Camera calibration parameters
........
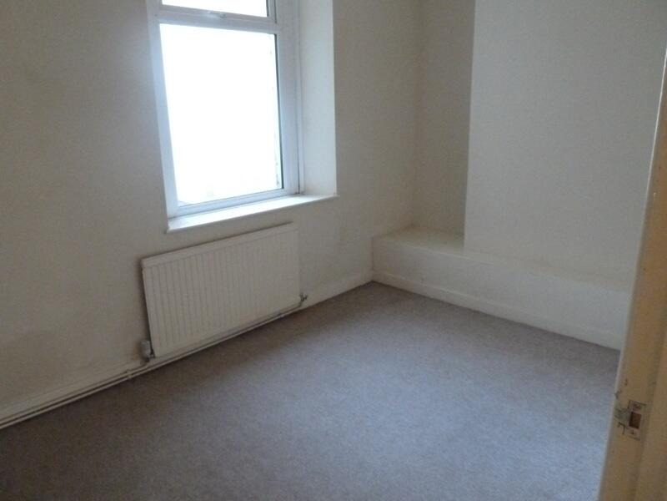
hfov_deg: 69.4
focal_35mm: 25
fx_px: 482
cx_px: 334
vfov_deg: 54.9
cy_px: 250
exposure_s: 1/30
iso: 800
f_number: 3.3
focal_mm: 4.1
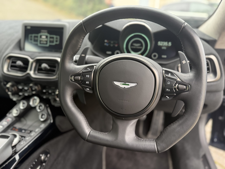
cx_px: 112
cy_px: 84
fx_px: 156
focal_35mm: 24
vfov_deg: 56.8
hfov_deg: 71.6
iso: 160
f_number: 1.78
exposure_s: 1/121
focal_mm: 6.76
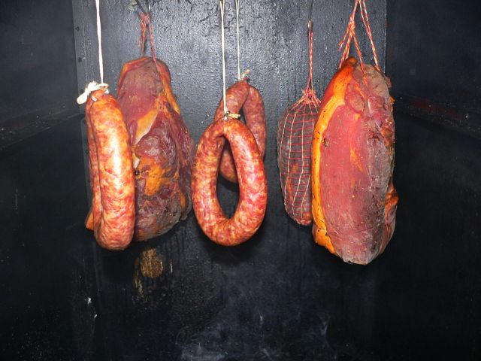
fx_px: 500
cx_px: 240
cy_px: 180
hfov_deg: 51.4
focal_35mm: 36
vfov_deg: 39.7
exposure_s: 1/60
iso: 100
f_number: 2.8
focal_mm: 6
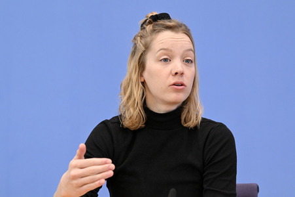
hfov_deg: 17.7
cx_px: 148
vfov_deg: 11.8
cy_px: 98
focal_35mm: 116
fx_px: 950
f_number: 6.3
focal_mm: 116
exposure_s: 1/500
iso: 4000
........
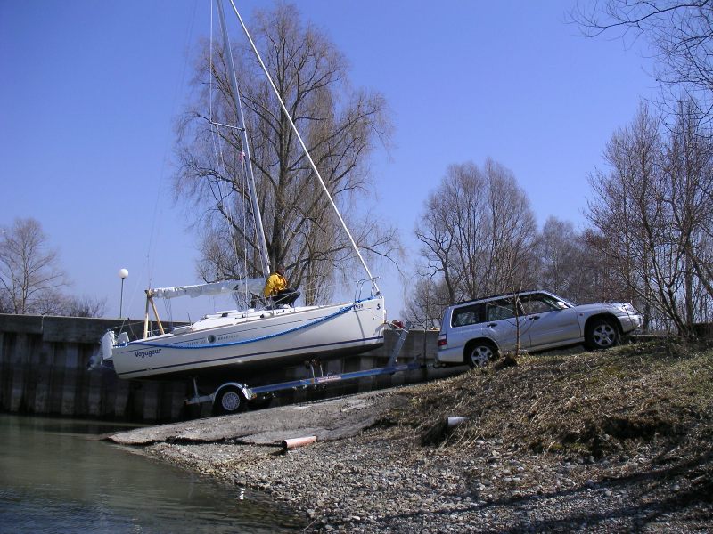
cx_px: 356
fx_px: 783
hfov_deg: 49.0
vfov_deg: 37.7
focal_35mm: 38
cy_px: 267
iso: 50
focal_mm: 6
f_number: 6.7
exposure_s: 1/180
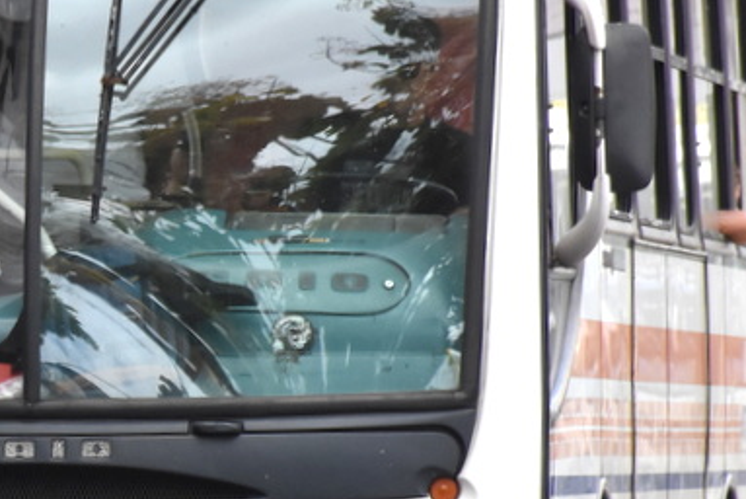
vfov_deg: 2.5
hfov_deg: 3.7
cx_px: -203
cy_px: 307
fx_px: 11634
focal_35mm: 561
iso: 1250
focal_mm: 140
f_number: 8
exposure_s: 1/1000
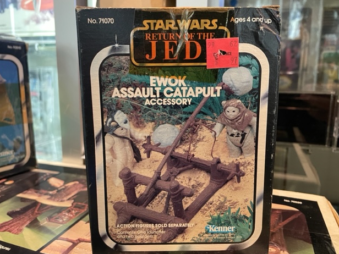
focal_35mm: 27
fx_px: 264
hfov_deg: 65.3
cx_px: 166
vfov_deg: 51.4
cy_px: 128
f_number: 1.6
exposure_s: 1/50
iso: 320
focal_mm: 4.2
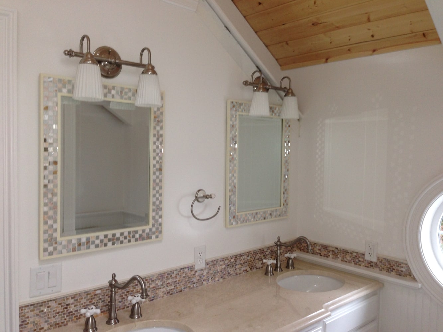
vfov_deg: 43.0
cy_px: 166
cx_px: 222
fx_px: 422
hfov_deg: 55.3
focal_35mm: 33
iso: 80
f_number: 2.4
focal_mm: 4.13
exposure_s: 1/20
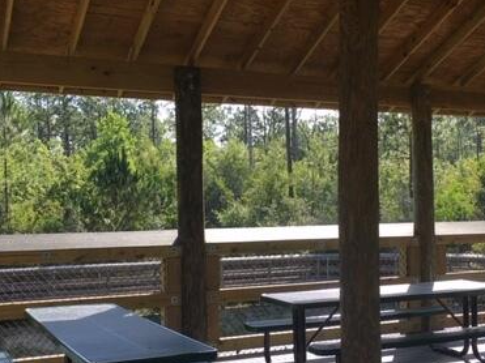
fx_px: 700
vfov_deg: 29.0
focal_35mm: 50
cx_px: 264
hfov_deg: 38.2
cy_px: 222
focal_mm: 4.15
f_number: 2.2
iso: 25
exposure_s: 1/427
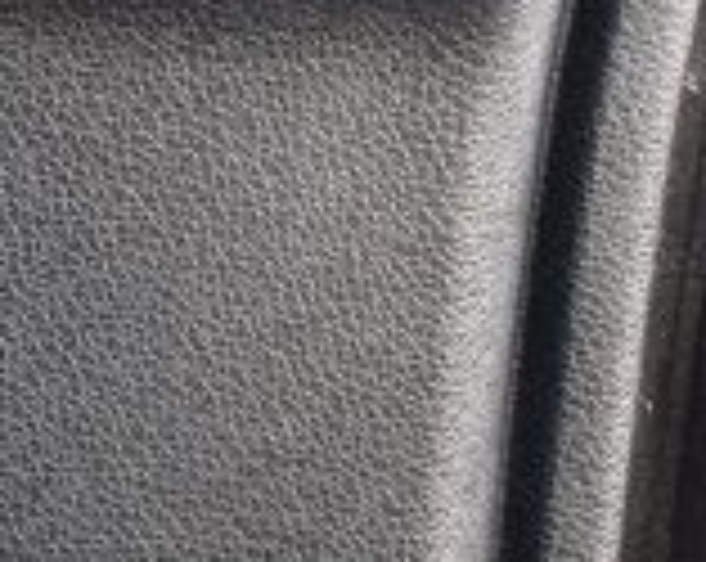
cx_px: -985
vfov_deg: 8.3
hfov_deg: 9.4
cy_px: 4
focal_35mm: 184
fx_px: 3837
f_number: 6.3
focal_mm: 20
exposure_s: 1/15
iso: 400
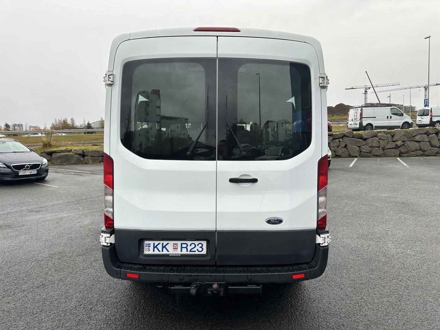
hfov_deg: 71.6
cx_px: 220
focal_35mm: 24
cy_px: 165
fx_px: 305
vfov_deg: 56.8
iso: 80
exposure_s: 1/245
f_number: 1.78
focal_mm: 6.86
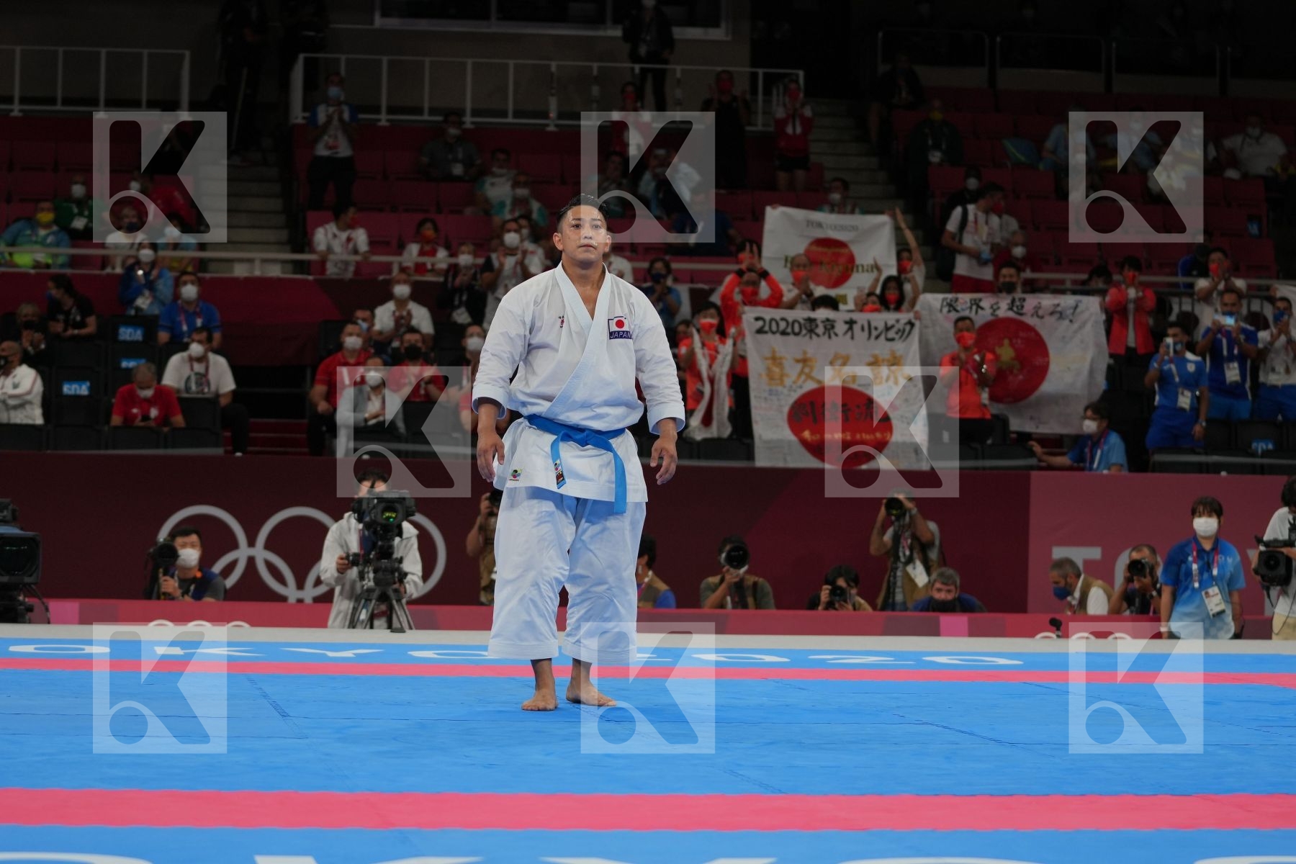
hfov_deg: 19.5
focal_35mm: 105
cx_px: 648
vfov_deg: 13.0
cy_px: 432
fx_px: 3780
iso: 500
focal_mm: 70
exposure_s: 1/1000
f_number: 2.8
........
Within the entries above, the lines from the one containing "exposure_s: 1/180" through the one containing "hfov_deg: 9.4" are to be transcribed exactly, ends included, pictures excluded.

exposure_s: 1/180
vfov_deg: 2.5
hfov_deg: 3.7
cx_px: -203
cy_px: 307
fx_px: 11634
focal_35mm: 561
iso: 1250
focal_mm: 140
f_number: 8
exposure_s: 1/1000
focal_35mm: 27
fx_px: 264
hfov_deg: 65.3
cx_px: 166
vfov_deg: 51.4
cy_px: 128
f_number: 1.6
exposure_s: 1/50
iso: 320
focal_mm: 4.2
vfov_deg: 43.0
cy_px: 166
cx_px: 222
fx_px: 422
hfov_deg: 55.3
focal_35mm: 33
iso: 80
f_number: 2.4
focal_mm: 4.13
exposure_s: 1/20
fx_px: 700
vfov_deg: 29.0
focal_35mm: 50
cx_px: 264
hfov_deg: 38.2
cy_px: 222
focal_mm: 4.15
f_number: 2.2
iso: 25
exposure_s: 1/427
cx_px: -985
vfov_deg: 8.3
hfov_deg: 9.4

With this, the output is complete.